This entry in Naxos' Deutsche-Schubert-Lied edition is a novel idea; gathering the various settings Schubert made of minor Sturm und Drang writers. In this case, "minor" means poets like Johann Gottfried Herder, Ossian (a non-person, an alleged ancient that was the alter ego of Scots poet James Macpherson), Friedrich Heinrich Jacobi, and the like rather than the leading light of the movement, Johann Wolfgang von Goethe, whose Schubert lieder have been collected numerous times in other packages. This disc contains what Schubert's friends thought to be his earliest song, the massive lied Hagars Klage, D. 5 ("Hagar's Lament"); going to the first volume of the published Schubert lieder edition one encounters it very early, and as it goes on for page after page one wonders if there isn't some sort of printer's mistake.
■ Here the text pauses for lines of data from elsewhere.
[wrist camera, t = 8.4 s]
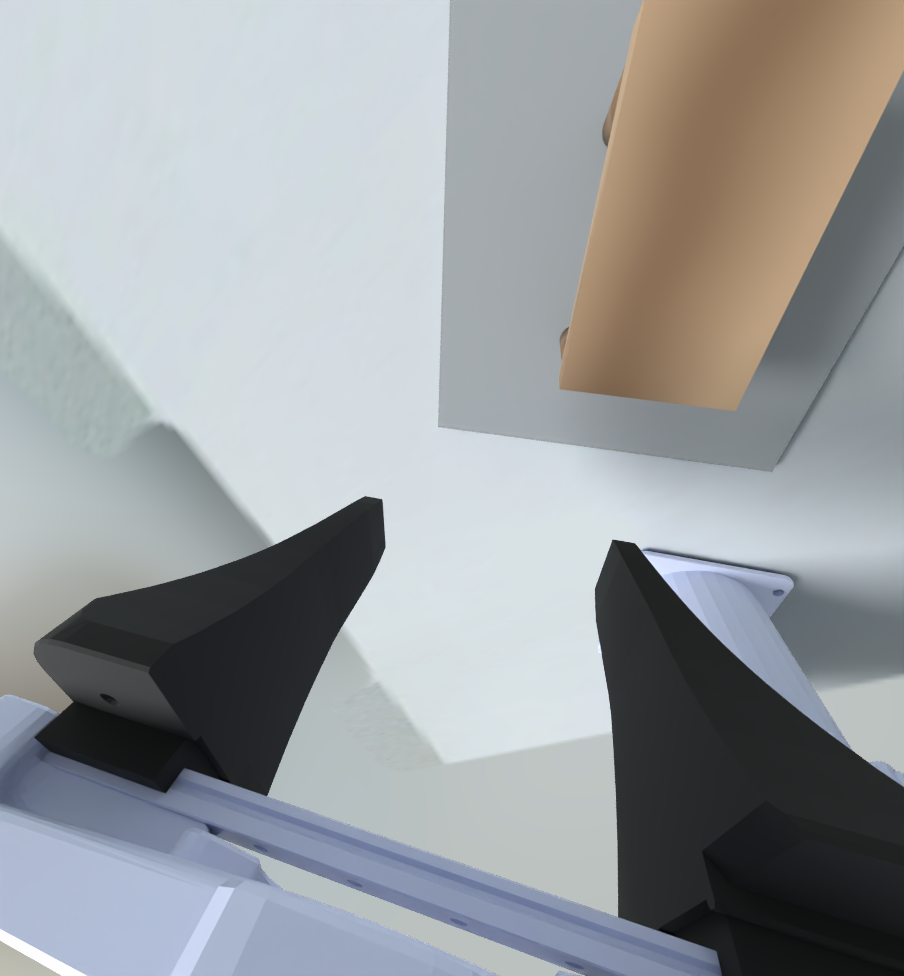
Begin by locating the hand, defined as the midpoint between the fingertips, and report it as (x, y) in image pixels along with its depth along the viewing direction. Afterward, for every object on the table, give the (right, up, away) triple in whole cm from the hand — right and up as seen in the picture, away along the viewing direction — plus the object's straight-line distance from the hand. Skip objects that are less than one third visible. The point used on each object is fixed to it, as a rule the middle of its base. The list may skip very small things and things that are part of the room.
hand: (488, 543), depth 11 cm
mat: (+6, +11, +3) cm, 13 cm away
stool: (+6, +11, +2) cm, 13 cm away
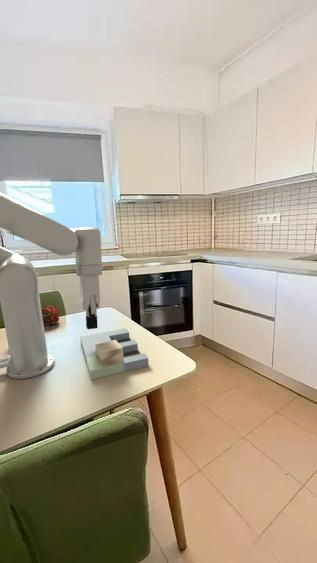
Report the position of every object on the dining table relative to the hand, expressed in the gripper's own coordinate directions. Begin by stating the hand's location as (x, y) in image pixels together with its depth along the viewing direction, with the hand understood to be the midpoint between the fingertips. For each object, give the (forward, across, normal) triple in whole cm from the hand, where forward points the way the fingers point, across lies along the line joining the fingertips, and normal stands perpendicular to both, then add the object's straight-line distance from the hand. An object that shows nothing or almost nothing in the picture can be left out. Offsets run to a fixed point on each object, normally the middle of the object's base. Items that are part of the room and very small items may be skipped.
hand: (91, 327), depth 86 cm
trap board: (+8, +4, +5) cm, 10 cm away
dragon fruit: (+9, -34, -13) cm, 38 cm away
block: (+6, +12, +3) cm, 14 cm away
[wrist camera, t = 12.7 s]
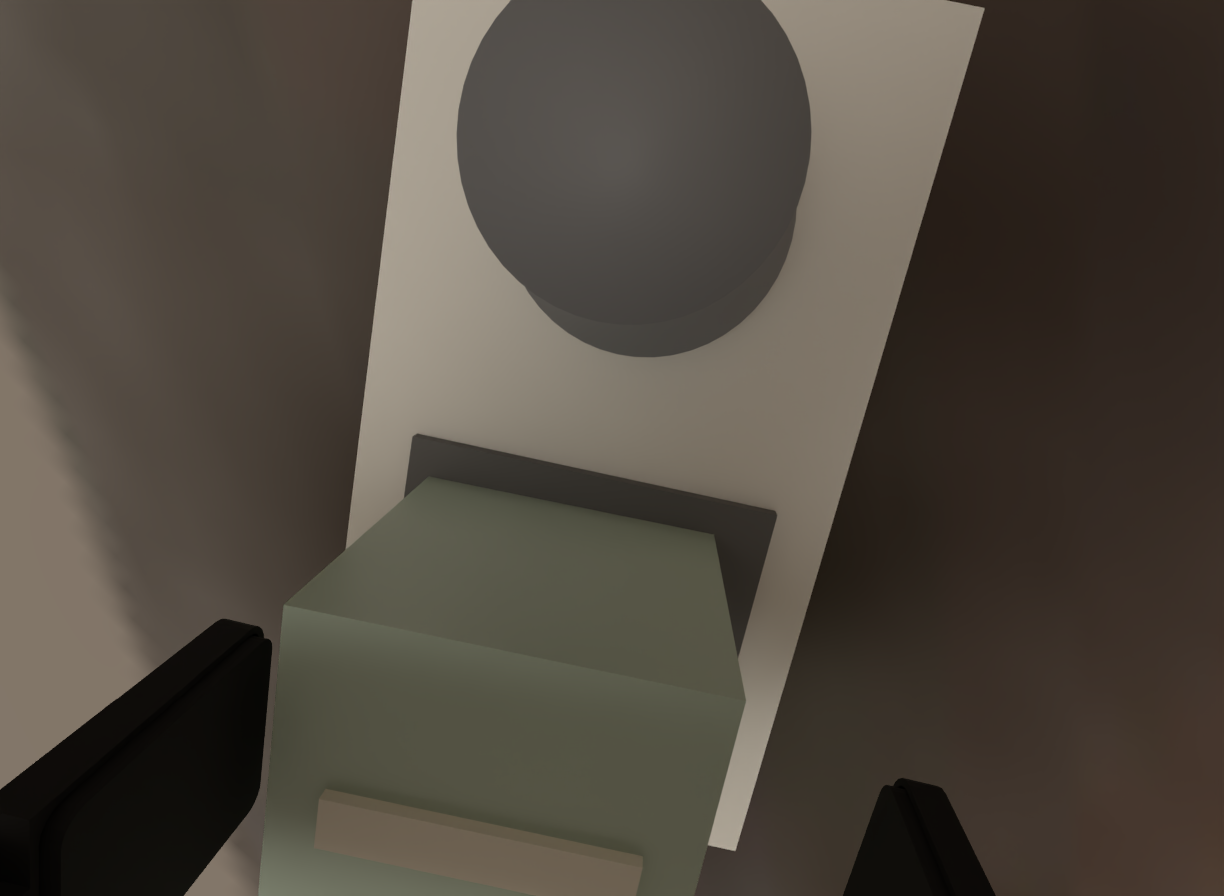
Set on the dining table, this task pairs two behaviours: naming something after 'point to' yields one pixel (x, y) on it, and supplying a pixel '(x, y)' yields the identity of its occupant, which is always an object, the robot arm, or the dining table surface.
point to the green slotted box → (502, 706)
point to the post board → (690, 399)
Lasting over 15 minutes, it's like a little opera and was written when Schubert was 14; usefully, the Johann Rudolf Zumsteeg work -- itself clocking in at 10 minutes -- on which Schubert modeled this early effort, is likewise included. Not every Sturm und Drang poet Schubert set brought out the full extent of his originality; there are songs here that fit comfortably within their era and represent a sort of Schubert on automatic pilot mode; still better than most, if not all, of his contemporaries, however! Nevertheless, the great songs here -- In der Mitternacht, D. 464 ("At Midnight") and Grablied auf einen Soldaten, D. 454 ("Epitaph for a Soldier") -- do stand out from the rest and provide an occasional peak to what overall is a very pleasant and listenable valley of Schubert's creativity. There is something strangely addictive about this album; the singing -- by soprano
Caroline Melzer and bass Konstantin Wolff, sometimes in tandem -- is consistently good, and one can listen again and again without growing tired of
Schubert: Sturm und Drang Poets or feeling that its resources are exhausted after a listen or two. That is part of Schubert's genius; even works that he didn't necessarily put every creative sinew into remain in some way captivating, and Naxos has done well in transmitting his capabilities in this respect.